Vraisemblablement Luc a écrit cette lettre dont il a eu l'adresse d'envoyer plusieurs copies en France pour faire crier contre moi ici sur la répugnance qu'il me suppose pour la paix. Les cours impériales de leur côté me l'ont adressée, chacune séparément avec une paraphrase pour m'aigrir contre Luc. L'un et l'autre ont manqué leur projet. Je ne vois en honneur et en vérité, mon cher philosophe, que les choses; je prends de l'humeur quand mon souper est mauvais ou ma maîtresse coquette, ou mon ami ingrat; mais les affaires des souverains ne m'en donneront jamais, de même que les propos du public ne me feront ni presser, ni retarder les opérations que je croirai utiles; aussi, dans ce cas particulier, j'ai répondu lanterne aux impératrices et j'ai nié en France la vérité de la lettre. Ce prince périra tôt ou tard; sera ce un bonheur ou un malheur politique? On peut assurer du moins que l'humanité gagnera à sa non existance. Si vous êtes chargé de son oraison funèbre, je vous fournirai la division de votre vis à vis. Les talents et la témérité de Luc serviront à sa louange, son moral et le défaut de sensibilité de son cœur couvriront sa mémoire de blâme et terniront le désir immodéré de gloire qui l'a fait agir. Voilà ce que j'en penserai après sa mort; quant à présent je crois que le pauvre prince ne sait pas bien véritablement ce qu'il veut; s'il souhaite la paix, il est le maître de procurer le bien au monde, s'il veut continuer la guerre, les injures de goujats qui coulent de sa plume n'augmenteront pas ses forces et n'animeront pas davantage ses ennemis contre lui. Il dit dans sa lettre que je suis un scélérat et qu'il ne me connaît pas; je réponds qu'il est un prince funeste que je ne me soucie pas de connaître. Il vous écrira sans doute une nouvelle lettre d'après le carnage qu'il a occasionné auprès de Torgau; il est certain qu'il a été battu toute la journée et que les Autrichiens ne se sont retirés sous Dresde que d'après le projet qu'ils en avaient formé deux jours avant la bataille. La cour de Vienne aime bien mieux que le roi de Prusse soit en Saxe qu'en Silésie. Je ne crois pas qu'elle ait raison, mais c'est un fait.

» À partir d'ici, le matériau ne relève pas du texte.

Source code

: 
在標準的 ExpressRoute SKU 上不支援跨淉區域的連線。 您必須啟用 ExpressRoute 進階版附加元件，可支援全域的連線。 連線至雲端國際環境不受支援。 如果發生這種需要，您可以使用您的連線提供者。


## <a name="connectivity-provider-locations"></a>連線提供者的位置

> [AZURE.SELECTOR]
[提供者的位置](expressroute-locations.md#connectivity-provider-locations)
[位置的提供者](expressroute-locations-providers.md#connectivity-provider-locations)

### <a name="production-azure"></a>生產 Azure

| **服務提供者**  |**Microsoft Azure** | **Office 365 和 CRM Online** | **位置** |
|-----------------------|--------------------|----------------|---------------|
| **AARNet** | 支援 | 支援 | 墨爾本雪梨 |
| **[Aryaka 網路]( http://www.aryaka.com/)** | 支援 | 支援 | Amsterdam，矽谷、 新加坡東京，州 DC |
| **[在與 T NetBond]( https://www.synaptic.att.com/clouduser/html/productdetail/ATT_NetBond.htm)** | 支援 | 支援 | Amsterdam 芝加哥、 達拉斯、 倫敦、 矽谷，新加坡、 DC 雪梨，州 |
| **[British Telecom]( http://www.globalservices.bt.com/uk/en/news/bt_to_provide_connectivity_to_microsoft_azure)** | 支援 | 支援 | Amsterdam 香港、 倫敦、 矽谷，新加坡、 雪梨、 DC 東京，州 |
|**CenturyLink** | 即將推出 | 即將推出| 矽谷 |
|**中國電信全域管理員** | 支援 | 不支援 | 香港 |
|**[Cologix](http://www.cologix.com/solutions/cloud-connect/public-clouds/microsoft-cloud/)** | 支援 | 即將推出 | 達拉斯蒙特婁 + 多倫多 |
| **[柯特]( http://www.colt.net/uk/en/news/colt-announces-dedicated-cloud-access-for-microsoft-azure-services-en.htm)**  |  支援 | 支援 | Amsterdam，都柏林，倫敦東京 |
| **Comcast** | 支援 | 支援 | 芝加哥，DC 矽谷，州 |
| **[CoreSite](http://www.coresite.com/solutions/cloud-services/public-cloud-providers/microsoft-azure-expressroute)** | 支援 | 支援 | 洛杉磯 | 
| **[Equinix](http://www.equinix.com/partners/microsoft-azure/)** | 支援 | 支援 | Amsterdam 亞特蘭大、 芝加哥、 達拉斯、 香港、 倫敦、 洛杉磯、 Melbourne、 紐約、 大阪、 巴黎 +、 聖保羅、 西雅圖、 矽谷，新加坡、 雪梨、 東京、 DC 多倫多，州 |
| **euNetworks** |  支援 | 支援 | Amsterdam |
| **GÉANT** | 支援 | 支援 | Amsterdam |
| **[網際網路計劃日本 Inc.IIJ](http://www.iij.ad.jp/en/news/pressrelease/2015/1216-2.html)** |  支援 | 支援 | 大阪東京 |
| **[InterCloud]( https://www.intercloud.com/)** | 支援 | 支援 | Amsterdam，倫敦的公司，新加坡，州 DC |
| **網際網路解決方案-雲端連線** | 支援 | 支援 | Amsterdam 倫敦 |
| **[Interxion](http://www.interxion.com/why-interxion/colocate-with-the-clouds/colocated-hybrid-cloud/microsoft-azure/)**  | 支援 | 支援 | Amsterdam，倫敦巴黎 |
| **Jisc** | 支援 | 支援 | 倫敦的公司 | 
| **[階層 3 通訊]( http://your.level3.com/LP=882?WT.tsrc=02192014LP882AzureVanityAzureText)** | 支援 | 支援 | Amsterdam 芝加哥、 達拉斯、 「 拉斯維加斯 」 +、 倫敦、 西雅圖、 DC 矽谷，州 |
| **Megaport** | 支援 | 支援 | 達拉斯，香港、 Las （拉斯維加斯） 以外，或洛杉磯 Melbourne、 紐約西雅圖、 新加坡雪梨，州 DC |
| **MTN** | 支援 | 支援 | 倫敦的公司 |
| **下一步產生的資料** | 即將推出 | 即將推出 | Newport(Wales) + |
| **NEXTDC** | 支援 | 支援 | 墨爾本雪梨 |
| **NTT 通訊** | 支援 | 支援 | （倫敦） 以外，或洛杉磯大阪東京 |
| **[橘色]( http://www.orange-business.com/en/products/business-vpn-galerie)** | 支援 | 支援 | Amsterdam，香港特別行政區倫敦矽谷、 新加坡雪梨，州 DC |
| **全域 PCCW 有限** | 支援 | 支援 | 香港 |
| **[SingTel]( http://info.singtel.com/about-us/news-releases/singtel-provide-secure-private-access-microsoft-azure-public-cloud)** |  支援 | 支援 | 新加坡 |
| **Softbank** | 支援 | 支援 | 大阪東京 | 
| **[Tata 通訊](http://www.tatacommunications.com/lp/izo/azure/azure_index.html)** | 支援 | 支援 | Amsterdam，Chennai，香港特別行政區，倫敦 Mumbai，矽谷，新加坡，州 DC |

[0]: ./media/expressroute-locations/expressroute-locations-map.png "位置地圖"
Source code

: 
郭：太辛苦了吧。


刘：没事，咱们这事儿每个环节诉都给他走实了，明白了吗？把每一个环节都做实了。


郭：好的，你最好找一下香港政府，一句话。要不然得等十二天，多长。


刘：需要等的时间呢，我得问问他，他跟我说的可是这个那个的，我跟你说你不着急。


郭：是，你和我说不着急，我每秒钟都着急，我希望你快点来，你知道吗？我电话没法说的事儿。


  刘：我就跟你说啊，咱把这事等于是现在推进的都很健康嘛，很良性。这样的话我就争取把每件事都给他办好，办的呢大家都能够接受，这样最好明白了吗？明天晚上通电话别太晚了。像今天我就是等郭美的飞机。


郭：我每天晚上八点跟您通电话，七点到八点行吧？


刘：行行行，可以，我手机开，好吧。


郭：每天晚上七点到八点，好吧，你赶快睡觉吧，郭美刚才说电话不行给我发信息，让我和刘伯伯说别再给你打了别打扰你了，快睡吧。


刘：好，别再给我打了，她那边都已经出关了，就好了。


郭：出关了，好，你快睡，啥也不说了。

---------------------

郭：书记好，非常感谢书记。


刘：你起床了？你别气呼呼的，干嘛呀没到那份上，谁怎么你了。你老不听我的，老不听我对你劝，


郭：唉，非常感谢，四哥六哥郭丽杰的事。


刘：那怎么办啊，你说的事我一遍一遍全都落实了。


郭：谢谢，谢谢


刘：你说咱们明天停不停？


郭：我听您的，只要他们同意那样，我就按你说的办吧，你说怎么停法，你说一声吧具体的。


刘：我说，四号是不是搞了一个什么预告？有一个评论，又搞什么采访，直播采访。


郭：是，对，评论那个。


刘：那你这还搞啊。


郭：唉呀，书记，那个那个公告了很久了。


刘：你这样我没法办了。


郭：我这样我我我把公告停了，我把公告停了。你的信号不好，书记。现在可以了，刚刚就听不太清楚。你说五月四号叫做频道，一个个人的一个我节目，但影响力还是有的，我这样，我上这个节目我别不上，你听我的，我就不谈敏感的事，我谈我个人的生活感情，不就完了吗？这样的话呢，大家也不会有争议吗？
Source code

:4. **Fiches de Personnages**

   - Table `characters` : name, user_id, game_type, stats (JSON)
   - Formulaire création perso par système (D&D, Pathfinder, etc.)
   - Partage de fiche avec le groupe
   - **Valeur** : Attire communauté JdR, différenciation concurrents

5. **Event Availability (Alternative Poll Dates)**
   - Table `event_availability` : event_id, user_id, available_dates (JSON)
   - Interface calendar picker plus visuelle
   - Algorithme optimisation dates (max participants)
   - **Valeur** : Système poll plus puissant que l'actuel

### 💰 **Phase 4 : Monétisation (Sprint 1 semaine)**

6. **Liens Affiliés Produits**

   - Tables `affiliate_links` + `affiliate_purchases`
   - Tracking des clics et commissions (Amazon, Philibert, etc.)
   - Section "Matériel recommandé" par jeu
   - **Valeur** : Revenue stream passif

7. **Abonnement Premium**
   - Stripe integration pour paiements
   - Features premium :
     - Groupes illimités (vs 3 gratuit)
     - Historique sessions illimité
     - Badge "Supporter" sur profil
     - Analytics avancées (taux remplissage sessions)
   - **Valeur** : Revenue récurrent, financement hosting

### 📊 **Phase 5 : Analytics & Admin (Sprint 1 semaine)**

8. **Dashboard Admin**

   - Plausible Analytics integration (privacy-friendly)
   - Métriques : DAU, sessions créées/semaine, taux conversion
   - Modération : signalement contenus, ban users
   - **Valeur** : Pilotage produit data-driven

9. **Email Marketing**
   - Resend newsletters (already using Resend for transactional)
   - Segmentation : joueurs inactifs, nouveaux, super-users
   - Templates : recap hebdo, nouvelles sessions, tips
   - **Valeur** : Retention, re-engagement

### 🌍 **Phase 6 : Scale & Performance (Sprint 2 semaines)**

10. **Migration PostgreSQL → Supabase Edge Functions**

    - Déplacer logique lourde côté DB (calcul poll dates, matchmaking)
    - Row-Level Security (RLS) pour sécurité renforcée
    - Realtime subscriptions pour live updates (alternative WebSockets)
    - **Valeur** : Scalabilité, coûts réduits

J'ai écrit à Strasbourg sur la demande de m. d'Argental pour que m. Dufresnoy reçoive votre ballot de czar et le fasse passer à Vienne. Le roi a accepté avec toutes sortes de grâce celui que vous lui avez donné.
On nous fait espérer Tancrèdeà la cour; j'irai y pleurer. Adieu, mon cher solitaire, je vous embrasse de tout mon coeur.